Deseo un descanso estival bien merecido a las y los estudiantes y profesores y sus familias que tanto lo merecen; valga la redundancia cuando la ilusión de la meritocracia mide y valora textos escolásticos que usualmente son rituales de aprendizaje. Son todo un reto pedagógico, más aún en esta época histórica que invita a repensar nuestra relación con el trabajo y la vida.
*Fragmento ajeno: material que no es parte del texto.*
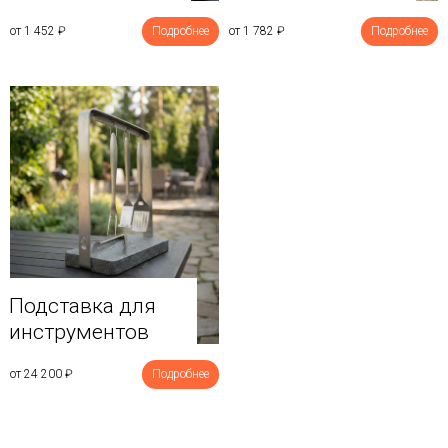
от 1 452
₽
Подробнее
от 1 782
₽
Подробнее
Подставка для
инструментов
от 24 200
₽
Подробнее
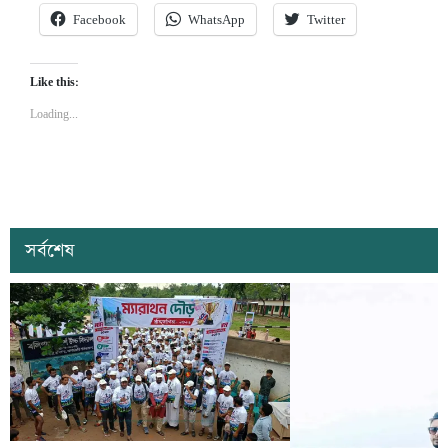
Facebook
WhatsApp
Twitter
Like this:
Loading...
সর্বশেষ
Recién me escribía por correo Tsaani V., maestrante de Oaxaca, que así como la pandemia nos pone muchas puertas, “nuestra responsabilidad es empezar a abrirlas”; puede servir de oportunidad para empujar y revalorar más procesos, es “una necesidad absoluta, partiendo de la evidencia de que el sistema capitalista y neoliberal no es sostenible (que ya lo sabíamos pero ahora puede ser más evidente y ejemplificarlo más fácilmente)”. Usar estratégicamente nuevas narrativas para entender esta experiencia desde las ciencias y artes, en especial las ciencias sociales y la educación comunitaria, representa un motivo legítimo para revisar los juicios, erradicar prácticas aberrantes y compartir acciones más amorosas, más comunalitarias. Es inspirador mirar escuelas, docentes y comunidades del Sur y del globo que provocan alternativas autónomas menos violentas y más corazonadas. Caducó el currículo nacional ante los temblores de la Tierra y los temores de pánico de los opresores. La resignación frente al despojo, la heteronomía y la alienación consigue una (des)calificación castigadora pero bien merecida.